◆ ABOUT THIS EXERCISE ◆
Images are to be left out; everything else in the records gets copied exactly.

◆ EXERCISE INPUT ◆
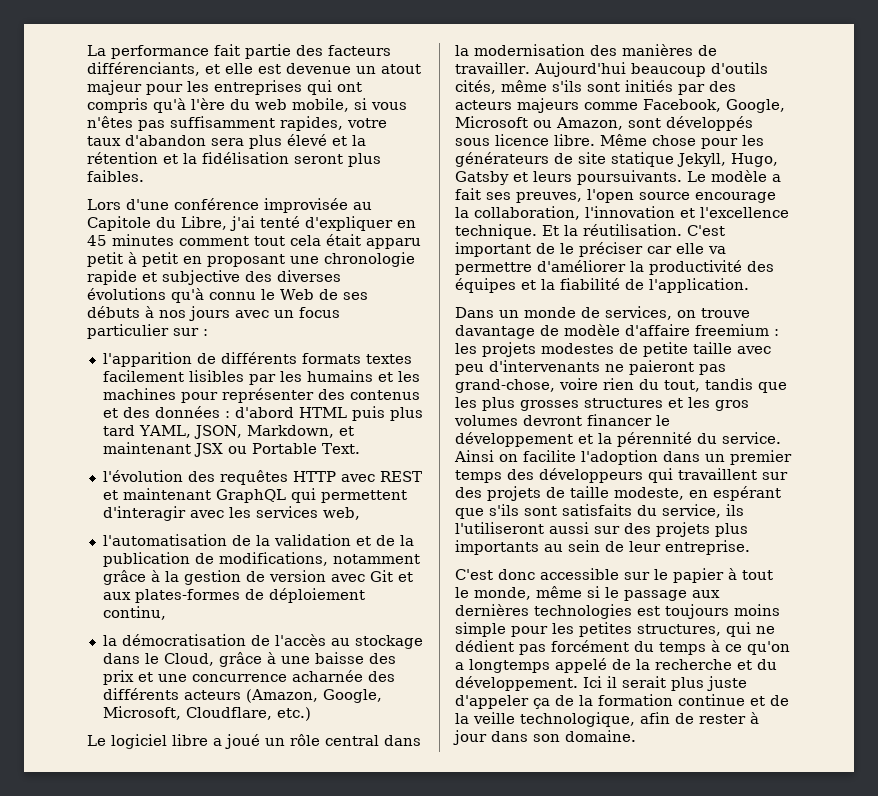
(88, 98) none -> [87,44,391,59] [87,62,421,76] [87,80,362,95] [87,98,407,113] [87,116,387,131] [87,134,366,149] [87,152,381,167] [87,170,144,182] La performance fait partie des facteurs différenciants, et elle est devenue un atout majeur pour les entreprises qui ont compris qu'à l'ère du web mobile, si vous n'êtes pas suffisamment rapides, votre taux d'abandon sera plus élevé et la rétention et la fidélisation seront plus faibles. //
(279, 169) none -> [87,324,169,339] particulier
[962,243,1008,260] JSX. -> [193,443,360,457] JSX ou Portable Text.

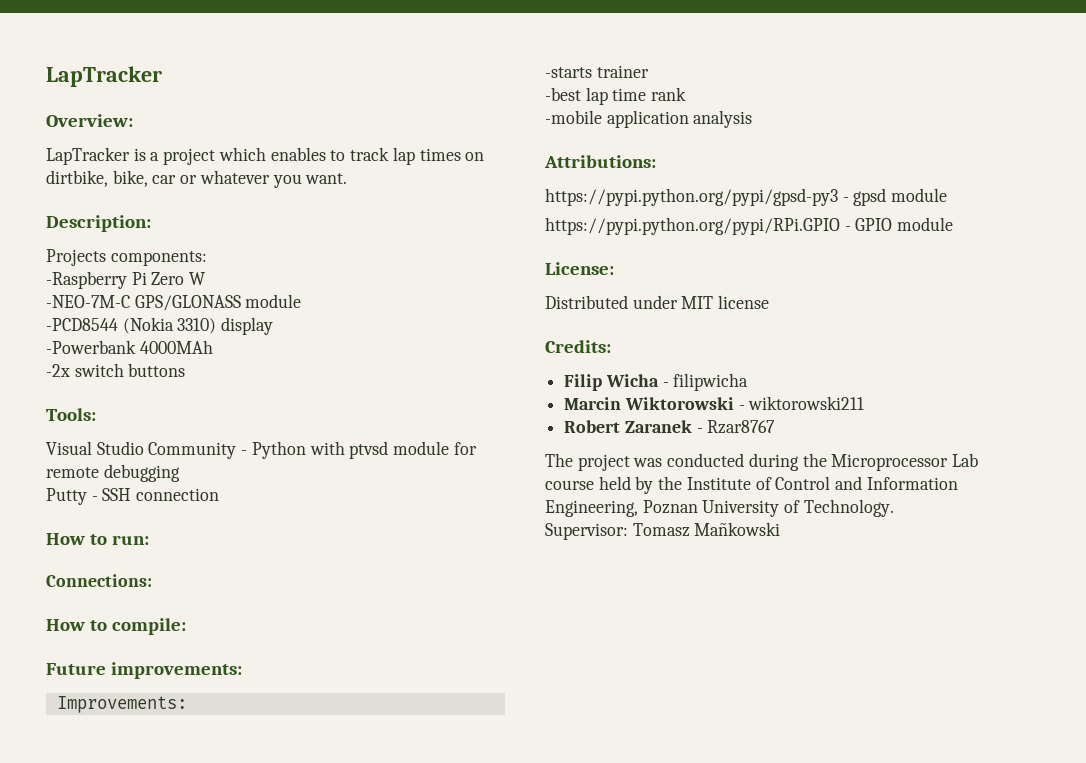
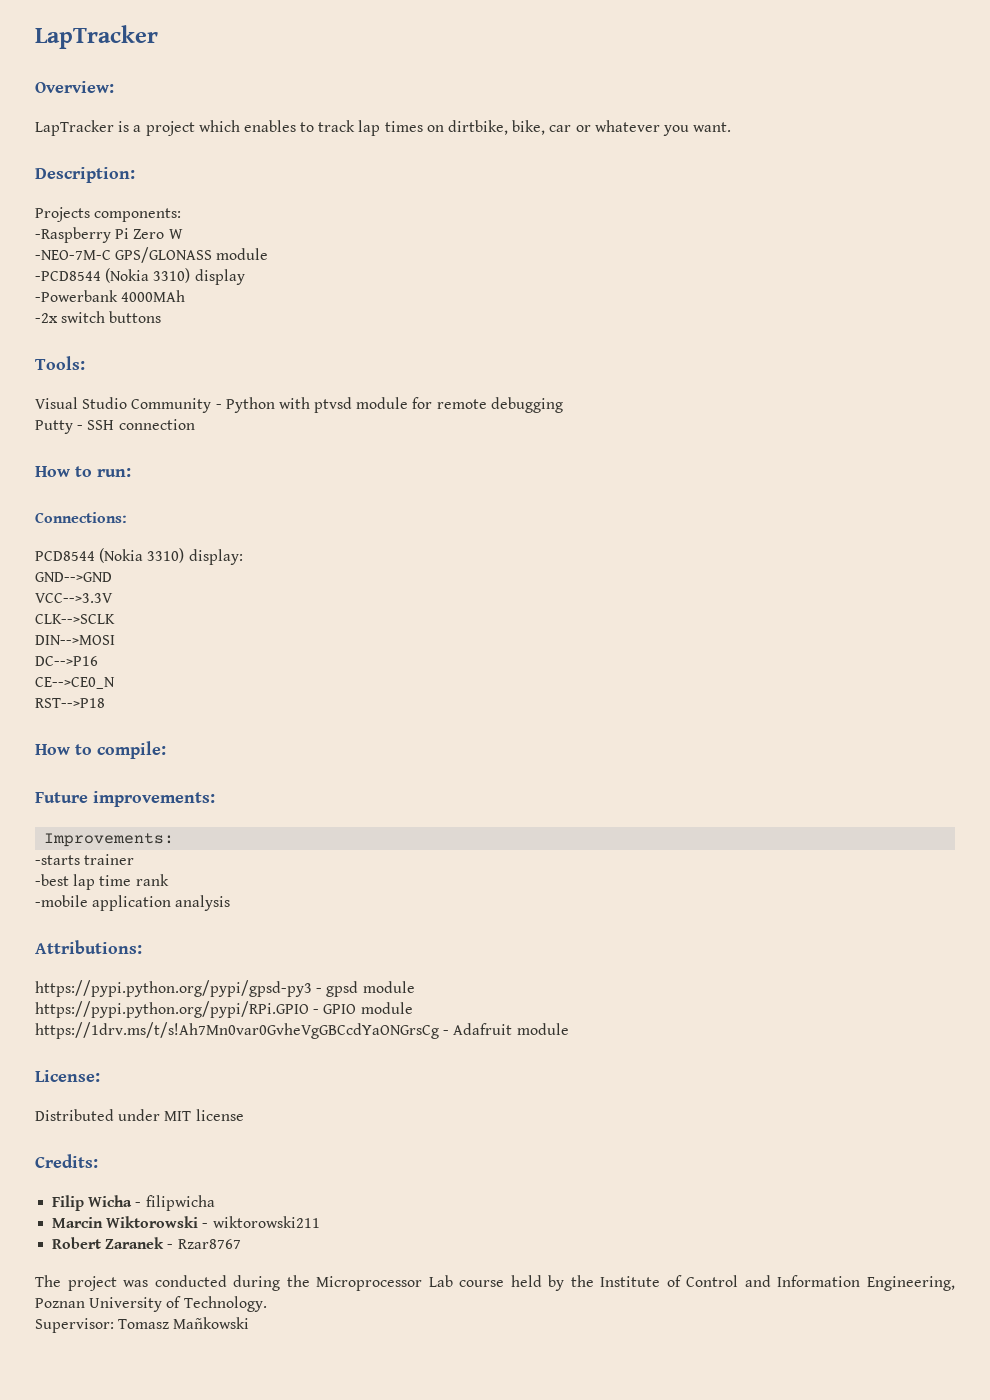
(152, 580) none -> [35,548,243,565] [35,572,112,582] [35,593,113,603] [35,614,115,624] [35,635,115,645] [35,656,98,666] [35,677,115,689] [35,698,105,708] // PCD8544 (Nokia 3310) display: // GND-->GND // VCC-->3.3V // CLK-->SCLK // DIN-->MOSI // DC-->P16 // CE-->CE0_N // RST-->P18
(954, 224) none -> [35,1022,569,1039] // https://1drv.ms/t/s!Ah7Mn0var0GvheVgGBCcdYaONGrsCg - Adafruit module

◆ YOUR SOLUTION ◆
(88, 98) none -> [87,44,391,59] [87,62,421,76] [87,80,362,95] [87,98,407,113] [87,116,387,131] [87,134,366,149] [87,152,381,167] [87,170,144,182] La performance fait partie des facteurs différenciants, et elle est devenue un atout majeur pour les entreprises qui ont compris qu'à l'ère du web mobile, si vous n'êtes pas suffisamment rapides, votre taux d'abandon sera plus élevé et la rétention et la fidélisation seront plus faibles. //
(279, 169) none -> [87,324,169,339] particulier
[962,243,1008,260] JSX. -> [193,443,360,457] JSX ou Portable Text.

(152, 580) none -> [35,548,243,565] [35,572,112,582] [35,593,113,603] [35,614,115,624] [35,635,115,645] [35,656,98,666] [35,677,115,689] [35,698,105,708] // PCD8544 (Nokia 3310) display: // GND-->GND // VCC-->3.3V // CLK-->SCLK // DIN-->MOSI // DC-->P16 // CE-->CE0_N // RST-->P18
(954, 224) none -> [35,1022,569,1039] // https://1drv.ms/t/s!Ah7Mn0var0GvheVgGBCcdYaONGrsCg - Adafruit module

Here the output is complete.